Being a journalist is hard, not least of all because nobody takes my fedora with an index card labeled “PRESS” on it seriously. It’s an endless cycle of gathering information and writing it down and then changing it all because it turns out you made most of it up and your boss isn’t cool with that for whatever reason. It’s why I like doing this blog all by myself; Sometimes you just know a story’s true, and no cartoonish caricature of what I assume an editor looks like can shake that faith. Although I will admit that, after 300-plus posts, there may have been, like, maybe two or three pieces of information I possibly reported without vigorously fact-checking. Sorry about that. However, when I stated that getting a crown put on your tooth legally makes that tooth the king of your mouth… well, I’ll stand by that one til the day I die.

Oh yeah! Dying! It turns out that Margot Adler, journalist for NPR since the late 70s, has done just that. Died, I mean. See, haters? I can journalist!

Margot joined the NPR staff as a general assignment reporter in 1979. She went on to cover everything from the beginnings of the AIDS epidemic to confrontations involving the Ku Klux Klan in Greensboro, N.C., to the terrorist attacks of Sept. 11, 2001.

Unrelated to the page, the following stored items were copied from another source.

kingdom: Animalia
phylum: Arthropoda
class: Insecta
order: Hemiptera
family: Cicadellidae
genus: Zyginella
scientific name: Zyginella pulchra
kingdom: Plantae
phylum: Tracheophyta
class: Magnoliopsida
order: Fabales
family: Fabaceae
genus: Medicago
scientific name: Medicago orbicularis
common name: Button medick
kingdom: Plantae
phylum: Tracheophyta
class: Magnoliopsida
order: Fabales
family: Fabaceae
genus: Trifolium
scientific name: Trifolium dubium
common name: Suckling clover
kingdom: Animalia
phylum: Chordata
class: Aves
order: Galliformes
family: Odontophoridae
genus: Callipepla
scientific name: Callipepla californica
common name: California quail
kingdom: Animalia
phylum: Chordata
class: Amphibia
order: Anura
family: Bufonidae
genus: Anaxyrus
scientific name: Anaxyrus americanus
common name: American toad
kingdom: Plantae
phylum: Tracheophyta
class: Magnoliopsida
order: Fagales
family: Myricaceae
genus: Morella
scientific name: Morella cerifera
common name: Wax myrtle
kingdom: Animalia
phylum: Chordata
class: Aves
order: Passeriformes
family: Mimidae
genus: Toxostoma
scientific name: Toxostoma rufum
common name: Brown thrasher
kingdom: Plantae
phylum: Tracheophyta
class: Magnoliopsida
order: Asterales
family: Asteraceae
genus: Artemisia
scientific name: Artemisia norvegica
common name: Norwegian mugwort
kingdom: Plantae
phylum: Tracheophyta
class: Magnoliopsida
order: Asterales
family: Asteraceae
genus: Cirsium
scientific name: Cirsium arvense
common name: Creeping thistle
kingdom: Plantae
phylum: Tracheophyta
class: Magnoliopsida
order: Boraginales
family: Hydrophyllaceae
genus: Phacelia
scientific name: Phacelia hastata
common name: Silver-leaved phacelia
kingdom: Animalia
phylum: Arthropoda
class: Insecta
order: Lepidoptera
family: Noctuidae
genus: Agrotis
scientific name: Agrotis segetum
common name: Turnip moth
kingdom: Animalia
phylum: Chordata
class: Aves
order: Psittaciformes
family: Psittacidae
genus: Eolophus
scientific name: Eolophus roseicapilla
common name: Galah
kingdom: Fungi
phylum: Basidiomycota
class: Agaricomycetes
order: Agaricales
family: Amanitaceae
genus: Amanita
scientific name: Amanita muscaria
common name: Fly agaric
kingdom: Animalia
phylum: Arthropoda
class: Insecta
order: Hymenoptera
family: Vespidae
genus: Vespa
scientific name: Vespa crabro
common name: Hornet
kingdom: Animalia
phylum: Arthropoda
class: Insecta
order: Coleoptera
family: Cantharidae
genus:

I’m just gonna note here that it seems awfully suspicious that she was always around when these terrible things went down. I’m just saying. Moving on.

Margot had a long-standing interest in the occult. “Margot was not only a brilliant reporter, she was also a Wiccan priestess and a leader in the Pagan community,” Low Smith notes. “That was deeply important to her, and she wrote a seminal book about that world: Drawing Down the Moon. She also wrote a memoir called Heretic’s Heart.”

It may seem startling that someone in an industry as traditional as broadcasting would be so deeply invested in the counterculture, but keep in mind that Edward R. Murrow used to be the High Priest of the Church of Satan (alright, fine: that’s four things I haven’t looked up). I’ve also heard rumors that Sam Donaldson’s face is made of Silly Putty, but that’s not really relevant so I’m going to go back and edit that part out later if I don’t forget.